# Farm Bureau insurance



## Hayjosh (Mar 24, 2016)

Anybody here using Farm Bureau property and/or vehicle insurance? I'd be interested to know your experiences and opinion.


----------



## Vol (Jul 5, 2009)

Hayjosh said:


> Anybody here using Farm Bureau property and/or vehicle insurance? I'd be interested to know your experiences and opinion.


Yes, it is good here, but each state is different so I have been told.

Regards, Mike


----------



## glasswrongsize (Sep 15, 2015)

Hayjosh said:


> Anybody here using Farm Bureau property and/or vehicle insurance? I'd be interested to know your experiences and opinion.


I am happy with it; I have vehicles and farm through it. I had a major claim in 2010 that should have made them want to drop me (my house burned), but they didn't...of course it wasn't suspicious. The rates are reasonable for my area and my agent understands farming. One fly in the ointment that gets a lot of people is the fact that you must be a member ($61.00 here and it varies from place to place). I just chalk it up (in my head)
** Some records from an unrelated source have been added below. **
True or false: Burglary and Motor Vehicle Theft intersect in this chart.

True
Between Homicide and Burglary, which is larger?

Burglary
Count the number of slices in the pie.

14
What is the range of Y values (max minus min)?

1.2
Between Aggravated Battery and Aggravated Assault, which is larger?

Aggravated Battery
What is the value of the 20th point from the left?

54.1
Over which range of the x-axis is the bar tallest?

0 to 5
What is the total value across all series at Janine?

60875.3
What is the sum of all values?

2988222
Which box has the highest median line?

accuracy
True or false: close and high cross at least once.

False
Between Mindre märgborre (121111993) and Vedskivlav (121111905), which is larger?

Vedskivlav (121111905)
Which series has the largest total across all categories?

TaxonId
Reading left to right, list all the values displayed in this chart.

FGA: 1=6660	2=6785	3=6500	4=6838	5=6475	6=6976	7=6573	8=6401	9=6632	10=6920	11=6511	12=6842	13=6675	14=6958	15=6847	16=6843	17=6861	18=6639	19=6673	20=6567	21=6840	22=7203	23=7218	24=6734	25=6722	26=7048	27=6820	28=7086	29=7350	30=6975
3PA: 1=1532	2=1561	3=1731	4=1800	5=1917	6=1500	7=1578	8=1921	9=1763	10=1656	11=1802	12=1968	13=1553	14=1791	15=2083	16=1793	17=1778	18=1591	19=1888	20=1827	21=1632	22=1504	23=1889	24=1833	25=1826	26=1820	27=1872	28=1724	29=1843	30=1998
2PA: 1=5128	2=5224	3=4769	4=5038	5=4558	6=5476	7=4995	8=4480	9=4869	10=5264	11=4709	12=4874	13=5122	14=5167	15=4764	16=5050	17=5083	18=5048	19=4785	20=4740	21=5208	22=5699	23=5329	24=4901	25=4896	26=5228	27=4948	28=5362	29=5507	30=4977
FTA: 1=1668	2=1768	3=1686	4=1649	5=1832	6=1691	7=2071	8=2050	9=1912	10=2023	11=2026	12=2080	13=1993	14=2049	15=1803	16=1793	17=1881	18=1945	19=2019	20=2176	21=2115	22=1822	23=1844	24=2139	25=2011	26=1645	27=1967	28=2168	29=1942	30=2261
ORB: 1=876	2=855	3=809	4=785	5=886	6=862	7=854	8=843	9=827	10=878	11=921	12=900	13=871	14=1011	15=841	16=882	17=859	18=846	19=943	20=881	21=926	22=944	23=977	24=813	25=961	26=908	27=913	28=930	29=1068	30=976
as being part of the premium.

With them (as I assume all insurance policies are), I have a HUGE savings by having a rather high deductible (either 5 or 10k...I don't remember) that they called "catastrophic" insurance. They know I ain't gonna have a claim every time I get a scratch on a tractor. They're just there to keep me out of a huge bind...the small binds get paid in cash.

Mark


----------



## Swv.farmer (Jan 2, 2016)

I have it in Ky on home and auto it's as good as it gets.
In VA I have state farm it awesome more coverage less premium.
My barn fell three winters ago they came looked put a check in the mail for seventy five thousand and my premium didn't go up at all.


----------



## TJ Hendren (May 12, 2017)

We are very well pleased with Farm Bureau. Everything we have is covered by them. When we bought the place and had them insure it the agent came out for a survey after I built the machine shed a year later and looked at the roof of house and said this roof is wind damaged and needs replaced and they did. We are still with them 14 years later. They truly cater to farmers.


----------



## FCF (Apr 23, 2010)

We have farm and vehicle insurance with them. As others have stated it varies from state to state, back in MD they didn't offer insurance but you were suppose to get a "discount" from Nationwide if you were a Farm Bureau member. There we had Nationwide auto but had farm-owners insurance through a local company. As glasswrongsize said membership dues vary; $25 here $65 when we left MD.


----------



## LaneFarms (Apr 10, 2010)

I have all my insurance with them. Home, auto, liability, and equipment. Farm bureau is about the only company to insure large acreage in Florida. Their equipment rates are reasonable compared to other companies.


----------



## Lewis Ranch (Jul 15, 2013)

Another one here with Texas Farm Bureo for everything, they've been good to me with 2 losses. One stolen piece and one totaled piece. Very good rates with great coverage, just be sure and find a good agent it took me a few agents to find one that knew what he was actually doing.


----------



## ozarkian (Dec 11, 2010)

I have it here in Missouri for farm and home. No problems so far.


----------



## somedevildawg (Jun 20, 2011)

The only problem I've seen with FB is they can be heavily leveraged in rural areas.....when a tornado or hail storm strikes, and it most likely will down here, the amount of claims they have can be quite large and they will start penny pinching....other than that, I've only heard good things about FB....I don't have them however as they wont write a policy unless they write your homeowners, I'm not a buyer....I like USAA


----------



## FarmerCline (Oct 12, 2011)

I looked into getting FB liability insurance for a farm vechile (I don't carry collision) since it was going to be cheaper with them but like dawg said they don't want to write a policy unless you have your home with them. No interest in switching our homeowners insurance so I didn't go with FB.


----------



## Lewis Ranch (Jul 15, 2013)

It's strange y'all can't get written insurance on equipment without homeowners. I carry full coverage on everything I own worth over 10k (tractors trailers equipment) and had it all insured long before I bought a farm with a house.


----------